TESTO DA LEGGERE:
···

Jean Marie Gustave Le Clézio

Chi è e che cosa ha fatto lo scrittore francese Nobel per la Letteratura

Jean Marie Gustave Le Clézio. Chi era costui? Evidentemente la Svezia non solo lo conosce bene, ma lo adora, considerando che già a giugno gli ha conferito il premio letterario Stig Dagerman, e ora l'Accademia Nobel di Stoccolma l'ha investito addirittura dell'omonima, massima onorificienza. Ma all'annuncio del Nobel per la Letteratura, probabilmente in molti si saranno scambiati sguardi interrogativi.

···

DATI FORNITI:

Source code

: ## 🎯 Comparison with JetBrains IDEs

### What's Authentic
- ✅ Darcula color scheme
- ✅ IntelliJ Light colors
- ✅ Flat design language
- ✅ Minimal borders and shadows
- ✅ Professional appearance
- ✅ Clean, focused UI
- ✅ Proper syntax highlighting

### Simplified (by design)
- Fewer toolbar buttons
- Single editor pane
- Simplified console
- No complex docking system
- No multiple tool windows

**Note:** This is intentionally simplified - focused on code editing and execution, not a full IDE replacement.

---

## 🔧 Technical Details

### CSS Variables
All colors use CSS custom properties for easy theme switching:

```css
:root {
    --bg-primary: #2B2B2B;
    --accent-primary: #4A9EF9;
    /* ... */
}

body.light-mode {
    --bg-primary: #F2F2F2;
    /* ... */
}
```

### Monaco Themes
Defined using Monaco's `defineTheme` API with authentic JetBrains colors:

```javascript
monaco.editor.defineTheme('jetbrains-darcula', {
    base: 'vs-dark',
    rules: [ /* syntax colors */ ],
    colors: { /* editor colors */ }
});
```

···

DA FARE A:
Elenca tutti i nomi di battesimo dello scrittore che compaiono nel testo su Le Clézio.
DA FARE B:
Estrai dal testo su Le Clézio il passo tra "Chi è e che" e "scambiati sguardi interrogativi.", compresi entrambi.
DA FARE C:
Scrivi come prosegue il testo su Le Clézio, partendo dal punto in cui finisce.

RISPOSTA SCRITTA A:
Jean, Marie, Gustave

RISPOSTA SCRITTA B:
Chi è e che cosa ha fatto lo scrittore francese Nobel per la Letteratura

Jean Marie Gustave Le Clézio. Chi era costui? Evidentemente la Svezia non solo lo conosce bene, ma lo adora, considerando che già a giugno gli ha conferito il premio letterario Stig Dagerman, e ora l'Accademia Nobel di Stoccolma l'ha investito addirittura dell'omonima, massima onorificienza. Ma all'annuncio del Nobel per la Letteratura, probabilmente in molti si saranno scambiati sguardi interrogativi.

RISPOSTA SCRITTA C:
CHI - Lo scrittore francese è nato a Nizza nel 1940. Costantemente in viaggio, al seguito del padre medico dell'Esercito nazionale, Le Clézio sviluppa - grazie alla scoperta di nuovi mondi - una fervida immaginazione che trova sfogo nella scrittura. Scrive, scrive e legge altrettanto: finisce a insegnare letteratura negli States e nel frattempo comincia a pubblicare per l'editore francese Gallimard. Romanzi, racconti, fiabe per bambini ma anche saggi sono i generi in cui si cimenta. Risultato: una lunga bibliografia in cui l'autore gioca con le parole e il linguaggio, seguace di uno sperimentalismo che ha in Francia molti pesi massimi. Tra le sue opere più riuscite c'è Révolutions, edito in patria nel 2003, il romanzo incrocia la storia di un giovane francese dalla vita molto simile a quella di Le Clézio e quella di un ipotetico suo avo, vissuto nel 1792, a Rivoluzione Francese in corso.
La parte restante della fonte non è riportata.